**PAGE EXTRACT:**

If India has to be secular then state should not interfere with religion …but then why should my tax money has to go for Haj subsidy ..Is that not a special favour to one religion.This is my question …but as a Hindu am still confused….if just one Haj subsidy allows my Muslim brothers and sisters to be happy then am happy to still let them do it. I would love to hear stories of their trip ….am happy to say “Eid Mubarak”…I don’t fear because I am Hindu .
Why my so called intellectuals never blamed successive governments for allowing such communalism …why they never returned their awards ….
Why St Stefens in Delhi is allowed to give preference only to Christian candidates while hiring ……They exist on a piece of land which belongs to INDIA and not to Hindus, Christians or Muslims …then preference to anybody on the basis of religion is communalism and not secularism.
Why authors and scientists and people like Dibakar Bannerjee never protested against St Stefens ?
Currently am residing in a country which claims with pride that we are a Christian nation and the world media doesn’t target it at all. Britain easily refuses permission to create a Mosque higher than St Paul's Cathedral… A Mosque which will be built by their own citizens living and working in this country, but BBC doesn’t run a documentary on the plight of Muslims being tortured and not given equal rights in Britain !! They don’t get a lecture from Obama to embrace secularism as yet!!
However , in India I still don’t support demolishing a Mosque which was built by an Invader !! A nation with 80% of its population as Hindus has taken more than 60 years to built a Temple for their deity. As a Hindu I would still support a Temple and a Mosque together there …..rather than just a Temple …I don’t boast my religion ….. and I Don’t believe that I am the best…I believe that all are equal for I am a Hindu.

**WHAT YOU NEED TO DO:**
(a) According to the secularism post, which building does Britain refuse to let a mosque rise higher than?
(b) From the secularism post, copy the stretch from "If India has" through "and not secularism." verbatim.

**SUPPLIED INFORMATION:**
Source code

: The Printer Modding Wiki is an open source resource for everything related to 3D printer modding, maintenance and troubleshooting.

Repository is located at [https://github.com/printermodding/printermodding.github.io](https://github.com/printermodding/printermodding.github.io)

**RESULTS:**
(a) St Paul's Cathedral.

(b)
If India has to be secular then state should not interfere with religion …but then why should my tax money has to go for Haj subsidy ..Is that not a special favour to one religion.This is my question …but as a Hindu am still confused….if just one Haj subsidy allows my Muslim brothers and sisters to be happy then am happy to still let them do it. I would love to hear stories of their trip ….am happy to say “Eid Mubarak”…I don’t fear because I am Hindu .
Why my so called intellectuals never blamed successive governments for allowing such communalism …why they never returned their awards ….
Why St Stefens in Delhi is allowed to give preference only to Christian candidates while hiring ……They exist on a piece of land which belongs to INDIA and not to Hindus, Christians or Muslims …then preference to anybody on the basis of religion is communalism and not secularism.